Extract provided:
In auction house practice, the issue of conditionality of a contract concluded through a knockdown auction is not clearly resolved by the legislature, which in itself constitutes a source of risk. A dispute in the legal literature concerns whether an auction contract is conditional by operation of law until the deadline for the museum to submit a declaration, or whether this effect does not occur automatically, and any contract concluded without stipulating the condition is simply invalid. Market practice, however, has developed a pragmatic solution: most auction houses include a clause in their regulations directly citing Article 20 of the Act on Museums, treating the transaction as conditional. This is a manifestation of market self-regulation where the law is silent.
Understanding the legal problem requires placing it in a market context. The Polish auction market for historical artifacts is dominated by the commission model: the auction house acts as a commission agent, concluding the transaction in its own name but on behalf of the commissioner – the owner of the object. There are virtually no institutional investors, including actively purchasing museums. The market is shallow, dominated by private collectors and wealthy individual buyers, as described in detail by Professor W. Szafrański in his study “Current Problems and Threats Related to the Trade in Cultural Property on the Art Market in Poland from the Perspective of Legal Protection of Historical Monuments,” published in Santander Art and Culture Law Review 2019, No. 1 (5), pp. 41–68.
This structural feature of the market has a twofold significance for the problem under analysis. On the one hand, it means that the entity obligated under the right of first refusal – the one to whom the museum submits the declaration – is not the owner of the object (the commissioner), but the auction house, acting as a commission agent on its own behalf. It is the commissioner who bears the responsibility for enabling the museum to submit the declaration and for the proper conduct of the conditional suspension procedure. On the other hand, in the absence of strong institutional players on the buyers’ side, the appearance of a museum with the right of first refusal at the auction is a distinctive event, potentially having a significant impact on the bidding dynamics and the information symmetry of auction participants.
The auction market for cultural goods is also characterized by structural information asymmetry. This is not a coincidence, but an inherent feature of the trade in unique objects, whose value depends on expert knowledge, provenance, and rarity. In this environment, intermediaries – auction houses, galleries, and antique shops – by nature possess better information than buyers. A private bidder typically does not know the full history of the object, is unaware of the financial capabilities of competitors, and – significantly – is not always aware of the presence of an entity with pre-emptive rights at the auction. It is this latter ignorance that carries significant risk (see W. Szafrański, Aktualne produkty…, pp. 41–68).

Dataset records:

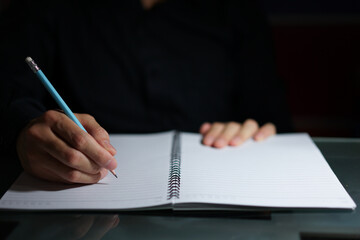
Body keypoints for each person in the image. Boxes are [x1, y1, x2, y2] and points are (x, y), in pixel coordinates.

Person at [0, 0, 292, 184]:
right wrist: (24, 133)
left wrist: (253, 132)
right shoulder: (43, 7)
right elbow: (11, 92)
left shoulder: (237, 9)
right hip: (79, 206)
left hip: (217, 202)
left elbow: (270, 117)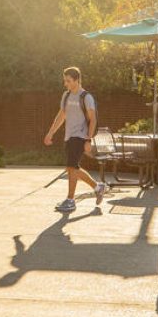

Task goal: According to the text on auction sales of historical artifacts in Poland, which model dominates that auction market?

Response to the exercise: The commission model dominates it: the auction house acts as a commission agent, concluding the transaction in its own name but on behalf of the owner of the object.